--- Supplied information Enclosed Below ---
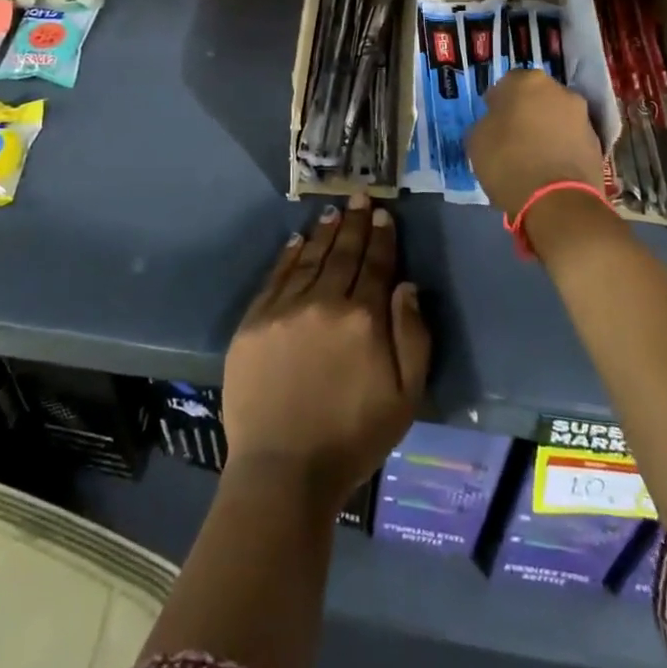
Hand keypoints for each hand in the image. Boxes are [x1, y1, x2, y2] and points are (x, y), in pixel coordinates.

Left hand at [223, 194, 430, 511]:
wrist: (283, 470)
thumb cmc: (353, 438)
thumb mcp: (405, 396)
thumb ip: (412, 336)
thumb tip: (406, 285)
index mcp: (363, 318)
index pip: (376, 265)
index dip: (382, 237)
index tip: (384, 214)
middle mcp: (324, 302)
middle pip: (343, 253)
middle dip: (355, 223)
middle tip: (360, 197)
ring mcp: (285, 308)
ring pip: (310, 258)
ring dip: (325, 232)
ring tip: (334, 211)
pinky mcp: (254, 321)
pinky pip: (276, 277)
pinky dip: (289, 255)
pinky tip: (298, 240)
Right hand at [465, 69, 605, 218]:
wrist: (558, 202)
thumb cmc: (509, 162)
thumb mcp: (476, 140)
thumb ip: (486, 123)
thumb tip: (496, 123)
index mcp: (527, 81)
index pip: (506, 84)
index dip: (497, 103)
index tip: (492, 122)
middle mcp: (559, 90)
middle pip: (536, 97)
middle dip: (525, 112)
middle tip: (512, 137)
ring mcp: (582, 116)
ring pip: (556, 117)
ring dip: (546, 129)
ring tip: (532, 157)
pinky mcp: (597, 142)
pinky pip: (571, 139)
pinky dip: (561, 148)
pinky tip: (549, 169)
--- End of Enclosed Supplied information ---
Starting at the first line of the records and stopping after the line with "wrist: (558, 202)", copy each line exactly; pictures stay out.

◆ Task output
Hand keypoints for each hand in the image. Boxes are [x1, y1, x2, y2] and points are (x, y), in pixel coordinates.

Left hand at [223, 194, 430, 511]:
wrist: (283, 470)
thumb cmc: (353, 438)
thumb mcp: (405, 396)
thumb ip: (412, 336)
thumb tip: (406, 285)
index mcp: (363, 318)
index pip: (376, 265)
index dip: (382, 237)
index tip: (384, 214)
middle mcp: (324, 302)
middle pip: (343, 253)
middle dip: (355, 223)
middle tip: (360, 197)
ring mcp: (285, 308)
ring pip: (310, 258)
ring dip: (325, 232)
ring tip: (334, 211)
pinky mcp: (254, 321)
pinky pip: (276, 277)
pinky dip: (289, 255)
pinky tip: (298, 240)
Right hand at [465, 69, 605, 218]:
wrist: (558, 202)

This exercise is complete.